- **SUPPLIED MATERIAL**
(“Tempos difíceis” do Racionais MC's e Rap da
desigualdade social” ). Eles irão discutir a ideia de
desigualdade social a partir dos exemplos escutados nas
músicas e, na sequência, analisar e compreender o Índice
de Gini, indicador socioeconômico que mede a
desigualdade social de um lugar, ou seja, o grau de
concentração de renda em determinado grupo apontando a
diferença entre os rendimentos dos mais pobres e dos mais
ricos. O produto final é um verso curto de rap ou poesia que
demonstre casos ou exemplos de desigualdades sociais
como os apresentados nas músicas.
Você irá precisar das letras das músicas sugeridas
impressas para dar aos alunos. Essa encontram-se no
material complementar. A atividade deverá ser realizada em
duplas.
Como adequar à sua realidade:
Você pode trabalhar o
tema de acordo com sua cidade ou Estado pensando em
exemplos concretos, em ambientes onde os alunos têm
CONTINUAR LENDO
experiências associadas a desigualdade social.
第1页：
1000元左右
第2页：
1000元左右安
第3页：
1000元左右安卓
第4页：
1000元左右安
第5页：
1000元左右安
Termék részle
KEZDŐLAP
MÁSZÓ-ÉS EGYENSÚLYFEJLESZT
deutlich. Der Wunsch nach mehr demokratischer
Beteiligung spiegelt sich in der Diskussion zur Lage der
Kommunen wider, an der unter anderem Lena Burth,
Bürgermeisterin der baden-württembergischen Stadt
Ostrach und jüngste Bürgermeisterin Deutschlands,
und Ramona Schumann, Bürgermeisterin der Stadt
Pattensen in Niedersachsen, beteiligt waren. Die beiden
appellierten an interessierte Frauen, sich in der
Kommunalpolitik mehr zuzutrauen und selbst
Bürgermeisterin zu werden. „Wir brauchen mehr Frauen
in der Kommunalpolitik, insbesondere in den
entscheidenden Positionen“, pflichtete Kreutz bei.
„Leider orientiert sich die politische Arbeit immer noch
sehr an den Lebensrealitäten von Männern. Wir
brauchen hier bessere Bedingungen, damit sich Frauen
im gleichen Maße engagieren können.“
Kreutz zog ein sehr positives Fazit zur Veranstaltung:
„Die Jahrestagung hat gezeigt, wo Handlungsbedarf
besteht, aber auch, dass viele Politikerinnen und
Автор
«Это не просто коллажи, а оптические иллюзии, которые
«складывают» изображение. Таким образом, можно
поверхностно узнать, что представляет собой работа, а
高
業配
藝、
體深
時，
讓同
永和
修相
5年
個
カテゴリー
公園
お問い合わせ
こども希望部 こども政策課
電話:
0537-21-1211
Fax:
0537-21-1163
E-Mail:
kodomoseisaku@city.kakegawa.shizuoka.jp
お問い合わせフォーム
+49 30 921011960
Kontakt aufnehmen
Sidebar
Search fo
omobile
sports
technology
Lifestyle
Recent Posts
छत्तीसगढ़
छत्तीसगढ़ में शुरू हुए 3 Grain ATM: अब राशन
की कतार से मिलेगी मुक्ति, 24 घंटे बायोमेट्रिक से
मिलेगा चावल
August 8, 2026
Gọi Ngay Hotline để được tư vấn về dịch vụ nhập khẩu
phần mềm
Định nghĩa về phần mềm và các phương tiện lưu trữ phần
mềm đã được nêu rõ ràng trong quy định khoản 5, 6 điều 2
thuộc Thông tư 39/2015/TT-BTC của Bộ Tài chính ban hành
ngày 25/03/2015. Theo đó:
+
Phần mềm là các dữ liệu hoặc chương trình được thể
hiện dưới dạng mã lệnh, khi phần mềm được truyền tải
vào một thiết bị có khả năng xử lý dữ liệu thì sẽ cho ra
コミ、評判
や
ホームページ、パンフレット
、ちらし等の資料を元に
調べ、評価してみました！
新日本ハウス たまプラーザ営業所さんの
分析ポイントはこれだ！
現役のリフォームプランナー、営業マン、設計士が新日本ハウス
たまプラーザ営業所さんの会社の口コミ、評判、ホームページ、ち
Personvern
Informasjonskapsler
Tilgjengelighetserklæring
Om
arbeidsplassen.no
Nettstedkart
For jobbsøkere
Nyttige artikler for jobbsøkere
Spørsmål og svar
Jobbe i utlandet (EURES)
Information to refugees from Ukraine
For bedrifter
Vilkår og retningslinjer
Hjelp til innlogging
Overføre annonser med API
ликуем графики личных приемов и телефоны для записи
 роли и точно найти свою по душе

- **DESCRIPTION OF THE TASK**
Please turn the lines above into a numbered list, leaving out any blank lines.

- **REPLY**
1. (“Tempos difíceis” do Racionais MC's e Rap da
2. desigualdade social” ). Eles irão discutir a ideia de
3. desigualdade social a partir dos exemplos escutados nas
4. músicas e, na sequência, analisar e compreender o Índice
5. de Gini, indicador socioeconômico que mede a
6. desigualdade social de um lugar, ou seja, o grau de
7. concentração de renda em determinado grupo apontando a
8. diferença entre os rendimentos dos mais pobres e dos mais
9. ricos. O produto final é um verso curto de rap ou poesia que
10. demonstre casos ou exemplos de desigualdades sociais
11. como os apresentados nas músicas.
12. Você irá precisar das letras das músicas sugeridas
13. impressas para dar aos alunos. Essa encontram-se no
14. material complementar. A atividade deverá ser realizada em
15. duplas.
16. Como adequar à sua realidade:
17. Você pode trabalhar o
18. tema de acordo com sua cidade ou Estado pensando em
19. exemplos concretos, em ambientes onde os alunos têm
20. CONTINUAR LENDO
21. experiências associadas a desigualdade social.
22. 第1页：
23. 1000元左右
24. 第2页：
25. 1000元左右安
26. 第3页：
27. 1000元左右安卓
28. 第4页：
29. 1000元左右安
30. 第5页：
31. 1000元左右安
32. Termék részle
33. KEZDŐLAP
34. MÁSZÓ-ÉS EGYENSÚLYFEJLESZT
35. deutlich. Der Wunsch nach mehr demokratischer
36. Beteiligung spiegelt sich in der Diskussion zur Lage der
37. Kommunen wider, an der unter anderem Lena Burth,
38. Bürgermeisterin der baden-württembergischen Stadt
39. Ostrach und jüngste Bürgermeisterin Deutschlands,
40. und Ramona Schumann, Bürgermeisterin der Stadt
41. Pattensen in Niedersachsen, beteiligt waren. Die beiden
42. appellierten an interessierte Frauen, sich in der
43. Kommunalpolitik mehr zuzutrauen und selbst
44. Bürgermeisterin zu werden. „Wir brauchen mehr Frauen
45. in der Kommunalpolitik, insbesondere in den
46. entscheidenden Positionen“, pflichtete Kreutz bei.
47. „Leider orientiert sich die politische Arbeit immer noch
48. sehr an den Lebensrealitäten von Männern. Wir
49. brauchen hier bessere Bedingungen, damit sich Frauen
50. im gleichen Maße engagieren können.“
51. Kreutz zog ein sehr positives Fazit zur Veranstaltung:
52. „Die Jahrestagung hat gezeigt, wo Handlungsbedarf
53. besteht, aber auch, dass viele Politikerinnen und
54. Автор
55. «Это не просто коллажи, а оптические иллюзии, которые
56. «складывают» изображение. Таким образом, можно
57. поверхностно узнать, что представляет собой работа, а
58. 高
59. 業配
60. 藝、
61. 體深
62. 時，
63. 讓同
64. 永和
65. 修相
66. 5年
67. 個
68. カテゴリー
69. 公園
70. お問い合わせ
71. こども希望部 こども政策課
72. 電話:
73. 0537-21-1211
74. Fax:
75. 0537-21-1163
76. E-Mail:
77. kodomoseisaku@city.kakegawa.shizuoka.jp
78. お問い合わせフォーム
79. +49 30 921011960
80. Kontakt aufnehmen
81. Sidebar
82. Search fo
83. omobile
84. sports
85. technology
86. Lifestyle
87. Recent Posts
88. छत्तीसगढ़
89. छत्तीसगढ़ में शुरू हुए 3 Grain ATM: अब राशन
90. की कतार से मिलेगी मुक्ति, 24 घंटे बायोमेट्रिक से
91. मिलेगा चावल
92. August 8, 2026
93. Gọi Ngay Hotline để được tư vấn về dịch vụ nhập khẩu
94. phần mềm
95. Định nghĩa về phần mềm và các phương tiện lưu trữ phần
96. mềm đã được nêu rõ ràng trong quy định khoản 5, 6 điều 2
97. thuộc Thông tư 39/2015/TT-BTC của Bộ Tài chính ban hành
98. ngày 25/03/2015. Theo đó:
99. +
100. Phần mềm là các dữ liệu hoặc chương trình được thể
101. hiện dưới dạng mã lệnh, khi phần mềm được truyền tải
102. vào một thiết bị có khả năng xử lý dữ liệu thì sẽ cho ra
103. コミ、評判
104. や
105. ホームページ、パンフレット
106. 、ちらし等の資料を元に
107. 調べ、評価してみました！
108. 新日本ハウス たまプラーザ営業所さんの
109. 分析ポイントはこれだ！
110. 現役のリフォームプランナー、営業マン、設計士が新日本ハウス
111. たまプラーザ営業所さんの会社の口コミ、評判、ホームページ、ち
112. Personvern
113. Informasjonskapsler
114. Tilgjengelighetserklæring
115. Om
116. arbeidsplassen.no
117. Nettstedkart
118. For jobbsøkere
119. Nyttige artikler for jobbsøkere
120. Spørsmål og svar
121. Jobbe i utlandet (EURES)
122. Information to refugees from Ukraine
123. For bedrifter
124. Vilkår og retningslinjer
125. Hjelp til innlogging
126. Overføre annonser med API
127. ликуем графики личных приемов и телефоны для записи
128.  роли и точно найти свою по душе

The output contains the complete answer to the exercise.